Si direbbe consapevole della lenta decadenza della società. KLIMT sente profondamente il fascino di questo tramonto storico; associa l'idea dell'arte, e del bello, a quella della decadenza, del dissolvimento del tutto.

Il suo pensiero va all'arte bizantina, in cui si riflette un analogo processo storico: il declino di un Impero teocratico, la sopravvivenza della forma estetica alla morte storica.

Vivendo con estrema sensibilità questa situazione tipicamente austriaca Klimt tocca il punto nevralgico di una situazione ben più vasta, europea: l'arte è il prodotto di una civiltà ormai estinta, nella nuova civiltà industriale non può sopravvivere che come ombra o ricordo di se stessa.

In Inghilterra è il caso di Whistreler che nella sua fase più tarda sconfessa il realismo del primo tempo, ritrova il lirismo coloristico e cerca nell'arte giapponese l'evasione in un'altra civiltà.

La tensione tra gli artisti e la società borghese benpensante ha accenti più aspri nell'Europa del nord, e specialmente dopo i primi contatti con l'Impressionismo francese, la cui spregiudicata schiettezza viene contrapposta all'ipocrisia.


L'esperienza impressionista del belga J. ENSOR(1860-1949) e del norvegese E. MUNCH (1863-1944) è una delle grandi sorgenti dell'Espressionismo tedesco.

La vicenda d'Ensor è significativa.


Gli anni che contano, nella sua lunga carriera, sono i primi, quando è avversato e deriso dagli stessi esponenti del Modernismo belga; e sono gli anni in cui più aspramente aggredisce la società del suo tempo.

Poi viene adottato dalla stessa società che attacca, e che ore lo invita a seguitare, a riprendersi.
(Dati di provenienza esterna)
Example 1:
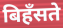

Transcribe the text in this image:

बिहँसते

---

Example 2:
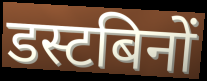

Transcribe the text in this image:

डस्टबिनों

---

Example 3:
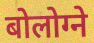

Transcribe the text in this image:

बोलोग्ने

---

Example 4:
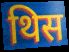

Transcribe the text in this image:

थिस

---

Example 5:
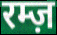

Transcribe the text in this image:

रम्ज़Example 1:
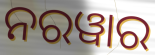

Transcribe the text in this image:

ନରୱାର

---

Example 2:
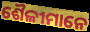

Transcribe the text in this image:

ଶୈଳୀମାନେ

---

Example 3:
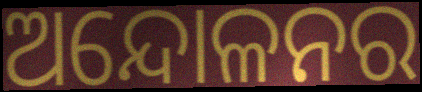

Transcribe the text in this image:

ଅନ୍ଦୋଳନର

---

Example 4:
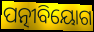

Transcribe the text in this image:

ପତ୍ନୀବିୟୋଗ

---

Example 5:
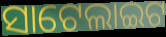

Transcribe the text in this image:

ସାଟେଲାଇଟ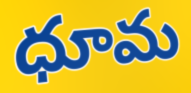
ధూమ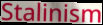
StalinismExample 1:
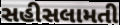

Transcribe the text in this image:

સહીસલામતી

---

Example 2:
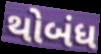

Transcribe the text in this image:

થોબંધ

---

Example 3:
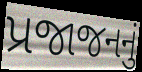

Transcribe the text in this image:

પ્રજાજનનું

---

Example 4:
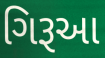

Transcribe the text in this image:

ગિરૂઆ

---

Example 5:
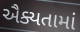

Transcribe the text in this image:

ઐક્યતામાં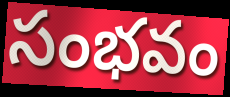
సంభవంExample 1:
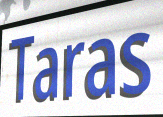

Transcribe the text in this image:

Taras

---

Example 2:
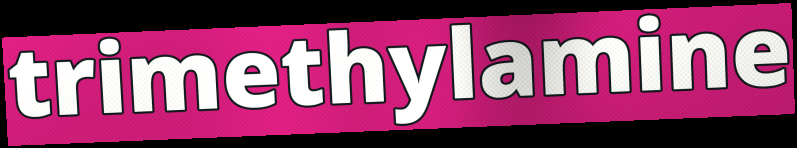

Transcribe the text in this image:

trimethylamine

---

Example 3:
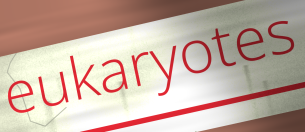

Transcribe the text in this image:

eukaryotes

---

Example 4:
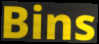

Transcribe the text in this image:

Bins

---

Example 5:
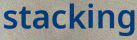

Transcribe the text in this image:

stacking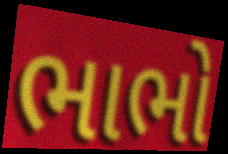
ભાભો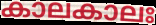
കാലകാലഃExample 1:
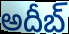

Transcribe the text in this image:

అదీబ్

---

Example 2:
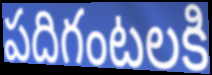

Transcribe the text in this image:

పదిగంటలకి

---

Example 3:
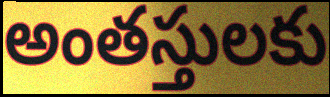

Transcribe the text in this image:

అంతస్తులకు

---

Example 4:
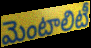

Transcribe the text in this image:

మెంటాలిటీ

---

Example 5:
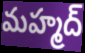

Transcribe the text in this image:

మహ్మద్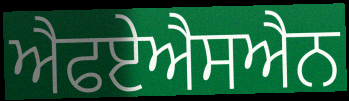
ਐਫਏਐਸਐਨ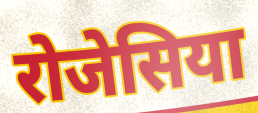
रोजेसिया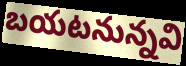
బయటనున్నవి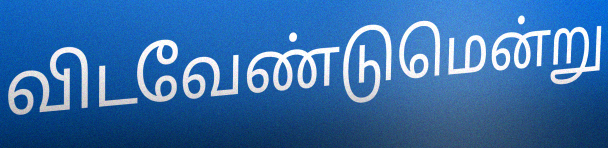
விடவேண்டுமென்று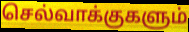
செல்வாக்குகளும்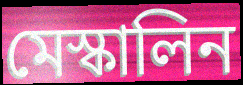
মেস্কালিনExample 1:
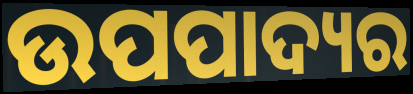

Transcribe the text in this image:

ଉପପାଦ୍ୟର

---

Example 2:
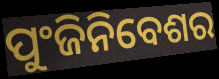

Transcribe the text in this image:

ପୁଂଜିନିବେଶର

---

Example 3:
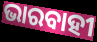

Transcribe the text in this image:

ଭାରବାହୀ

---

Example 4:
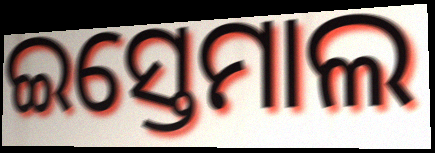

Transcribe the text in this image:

ଇସ୍ତେମାଲ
I

l fatto è che lo stesso Ensor è e rimane un borghese di provincia; il suo spirito caustico, il suo umorismo nero sono anch'essi nella tradizione fiamminga; il suo stile incisivo deforma ma non trasforma la pittura tradizionale, la sua pittura, che vuole esser la critica, è piuttosto l'autocritica della borghesia; Ensor non è che l'altra faccia, scura ed accigliata, della pittura fiduciosa ed inneggiante del Modernismo.

Tuttavia è stato il primo a scandagliare con la pittura la profondità dell'inconscio.

Per farlo ha dovuto rovesciare l'identità d'arte e coscienza posta dagli impressionisti: più precisamente l'ottimismo, la limpidezza d'occhio e di mente, larve orrende invece di belle fanciulle, scheletri invece di nudità rosa, vecchi stracci invece di fiori; e se per Renoir gli accordi per dissonanze erano un'estensione dell'armonia cromatica, per Ensor rimangono dissonanze stridenti, così come il segno deve liberarsi dal colore, assumere una propria vitalità.

Arriva talvolta, come in La caduta degli angeli ribelli (1888) fino alla distruzione della figura.

Ma non è l'annuncio della non-figurativa: è soltanto il preludio di quel gusto amaro dell'indistinto o del dissolto che trionferà nella pittura di Kokoschka.

Più decisiva, per la nascita dell'Espressionismo, l'incidenza di E. Munch, il suo tipo è quello del veggente ispirato, che della società prevede il destino tragico, l'ineluttabile caduta.

Da quando arriva per la prima volta dalla Norvegia a Parigi sperimenta tutto, in una smania di lettura che lo fa passare da Gauguin a Serat, da Van Gogh a Toulousse.

Porta con se il sentimento tragico della vita.

Come Ensor anche Munch non crede al superamento, ma al ribaltamento dell'Impressionismo dalla realtà esterna all'interna.

La sua tendenza spiritualistica lo porta verso il Simbolismo, ma anche il simbolismo va rovesciato: non deve essere un processo di trascendenza, dal basso all'alto, ma un processo dall'alto al basso.

Il simbolo è dentro la realtà; attacca le radici stesse dell'essere.

La rappresentazione stessa deve in certo senso autodistruggersi.

Il colore deve bruciarsi nella sua stessa violenza: non deve significare ma esprimere.